[Edit difference data]
######

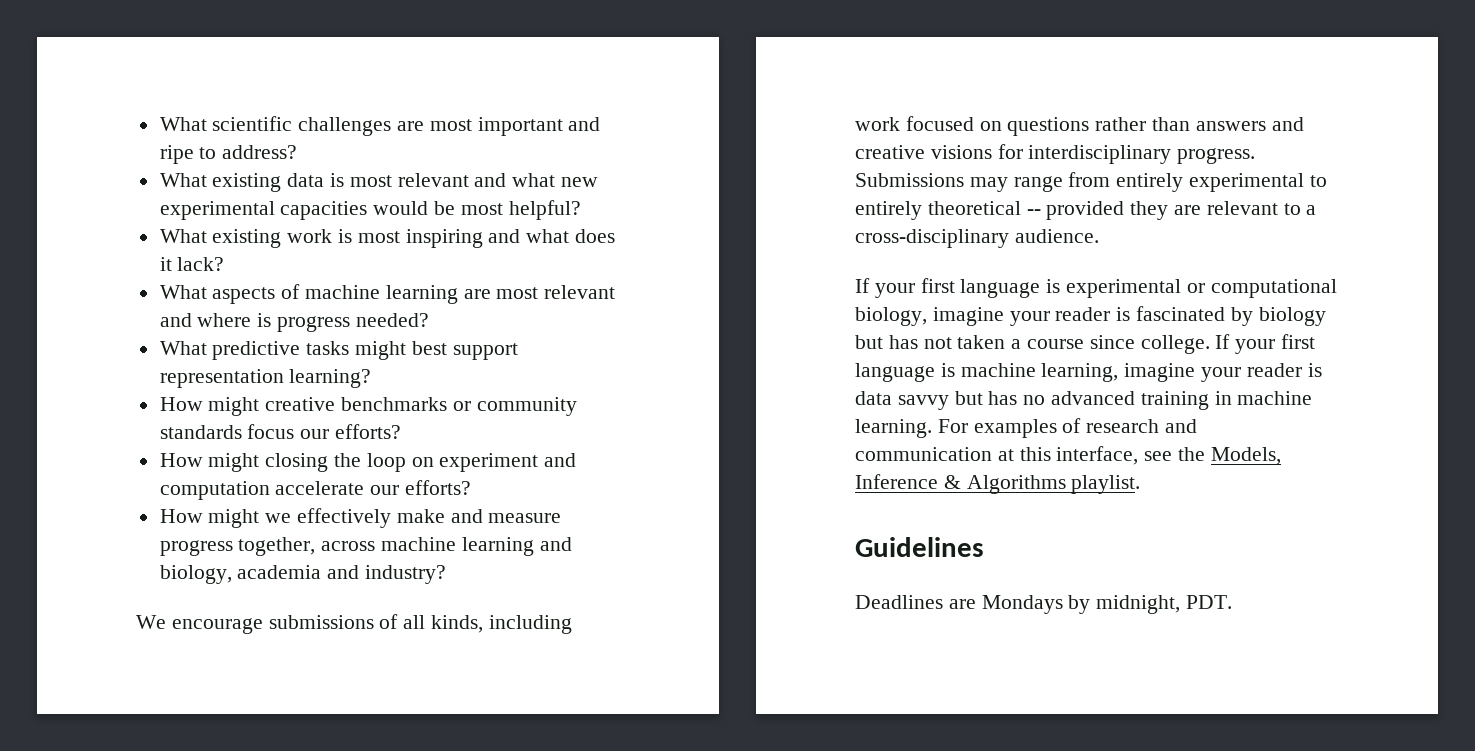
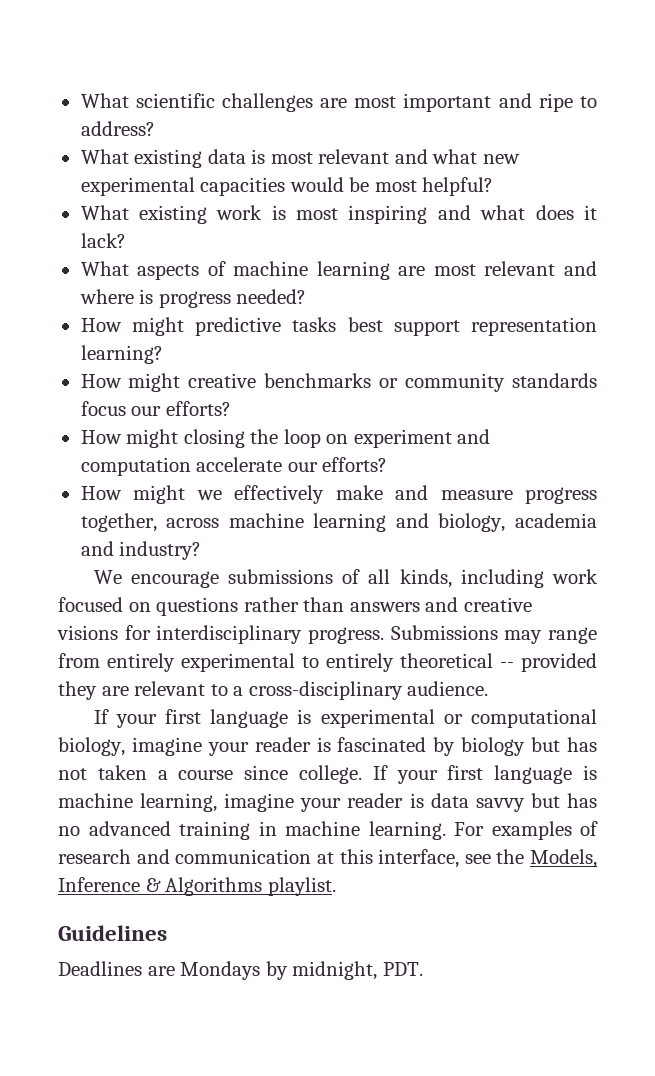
[159,341,207,355] What -> [80,317,184,336] How might
[355,341,407,360] might -> (337, 324) none

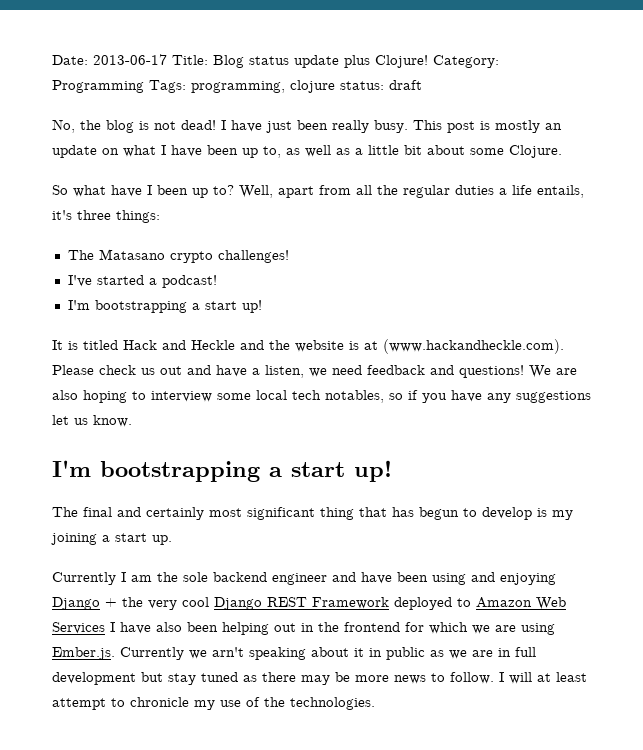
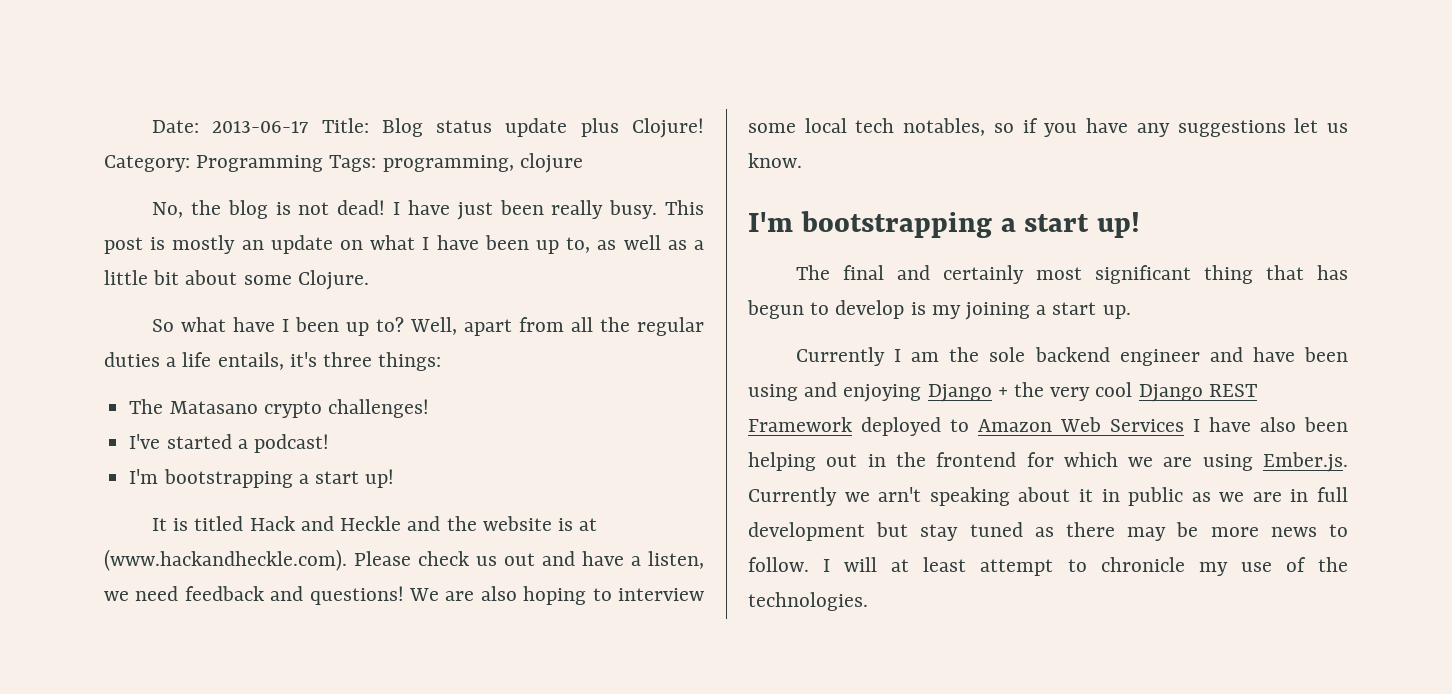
[340,80,422,90] status: draft -> (583, 163) none

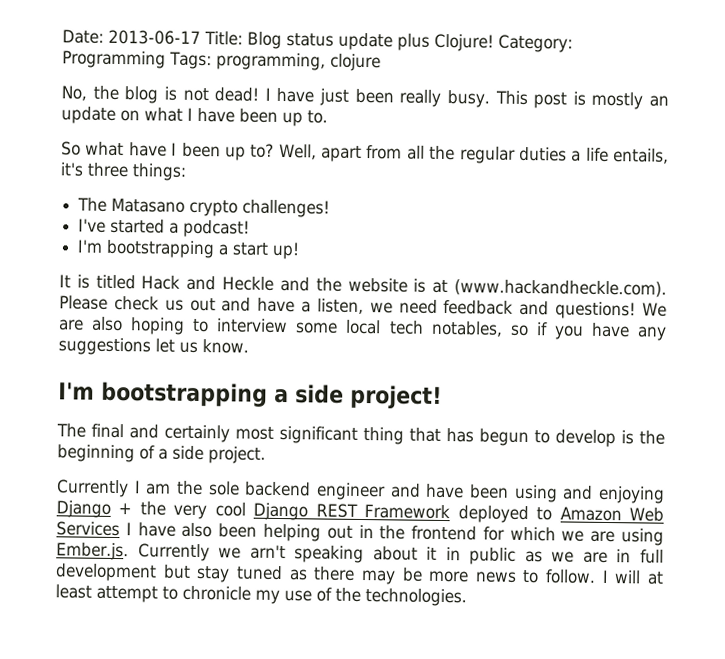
[566,235,704,253] [104,270,369,290] to, as well as a little bit about some Clojure. -> [307,110,328,124] to.
[1024,212,1141,238] start up! -> [295,384,442,409] side project!
[931,302,1131,320] my joining a start up. -> [639,430,665,445] [57,444,266,464] the beginning of a side project.

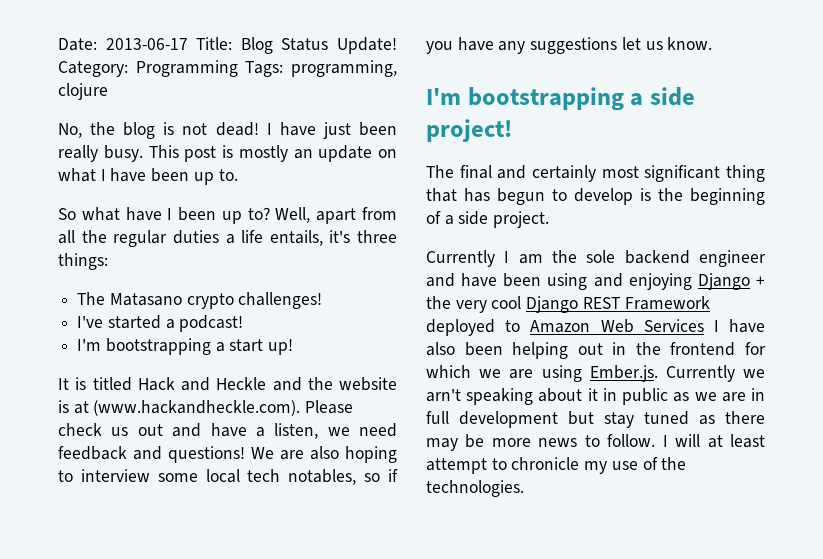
[286,32,494,52] status update plus Clojure! -> [281,37,397,54] Status Update!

######

To-do item » A bare number is required: the count of lines above with the string "side".

Response box » 2